Start of Block
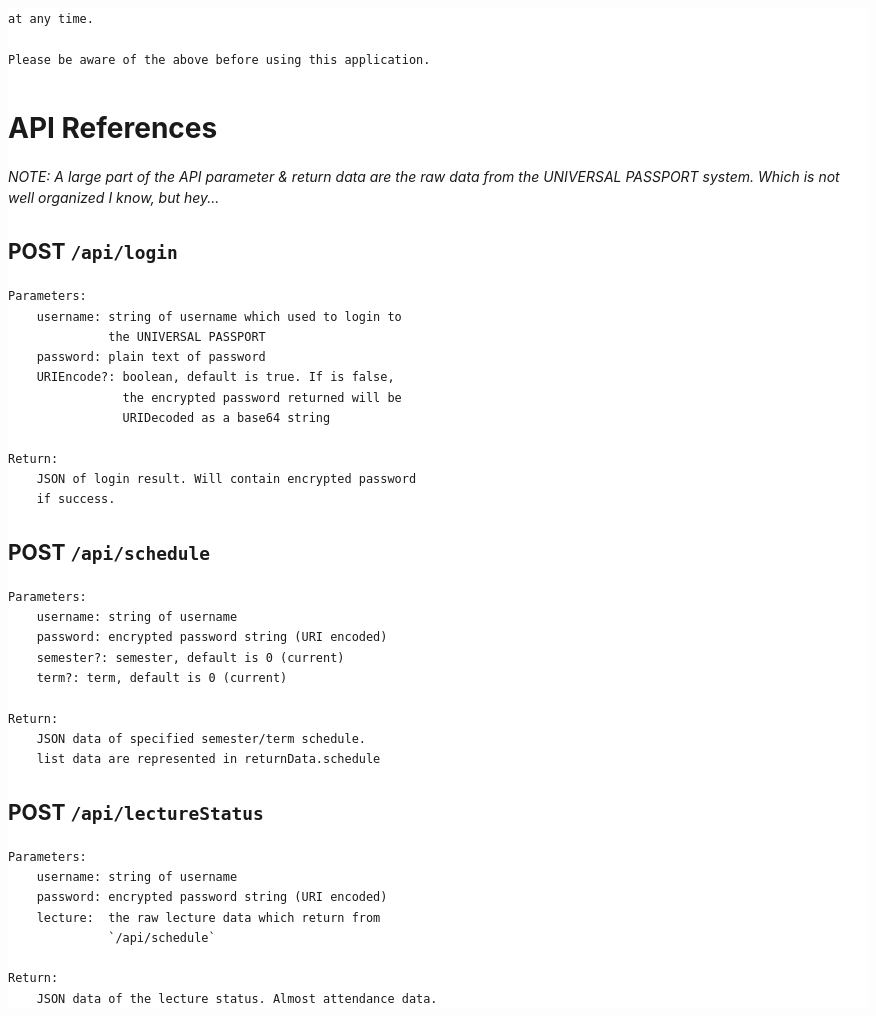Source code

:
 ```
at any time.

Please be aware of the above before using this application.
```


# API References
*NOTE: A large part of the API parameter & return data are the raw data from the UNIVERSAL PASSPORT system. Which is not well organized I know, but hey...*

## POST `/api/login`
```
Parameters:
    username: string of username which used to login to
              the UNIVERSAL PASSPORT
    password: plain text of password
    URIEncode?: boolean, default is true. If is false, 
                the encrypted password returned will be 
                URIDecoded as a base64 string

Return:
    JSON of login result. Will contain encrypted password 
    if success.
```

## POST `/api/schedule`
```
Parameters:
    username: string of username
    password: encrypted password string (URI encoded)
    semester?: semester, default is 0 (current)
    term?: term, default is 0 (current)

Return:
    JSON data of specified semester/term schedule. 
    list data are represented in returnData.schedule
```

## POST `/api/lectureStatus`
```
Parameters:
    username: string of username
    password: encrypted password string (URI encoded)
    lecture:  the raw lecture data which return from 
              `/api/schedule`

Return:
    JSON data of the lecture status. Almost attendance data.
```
End of Block
▶ _Description of the task_
Print the listing verbatim; no pictures.

▶ _Exercise solution_
Source code

:
 ```
at any time.

Please be aware of the above before using this application.
```


# API References
*NOTE: A large part of the API parameter & return data are the raw data from the UNIVERSAL PASSPORT system. Which is not well organized I know, but hey...*

## POST `/api/login`
```
Parameters:
    username: string of username which used to login to
              the UNIVERSAL PASSPORT
    password: plain text of password
    URIEncode?: boolean, default is true. If is false, 
                the encrypted password returned will be 
                URIDecoded as a base64 string

Return:
    JSON of login result. Will contain encrypted password 
    if success.
```

## POST `/api/schedule`
```
Parameters:
    username: string of username
    password: encrypted password string (URI encoded)
    semester?: semester, default is 0 (current)
    term?: term, default is 0 (current)

Return:
    JSON data of specified semester/term schedule. 
    list data are represented in returnData.schedule
```

## POST `/api/lectureStatus`
```
Parameters:
    username: string of username
    password: encrypted password string (URI encoded)
    lecture:  the raw lecture data which return from 
              `/api/schedule`

Return:
    JSON data of the lecture status. Almost attendance data.
```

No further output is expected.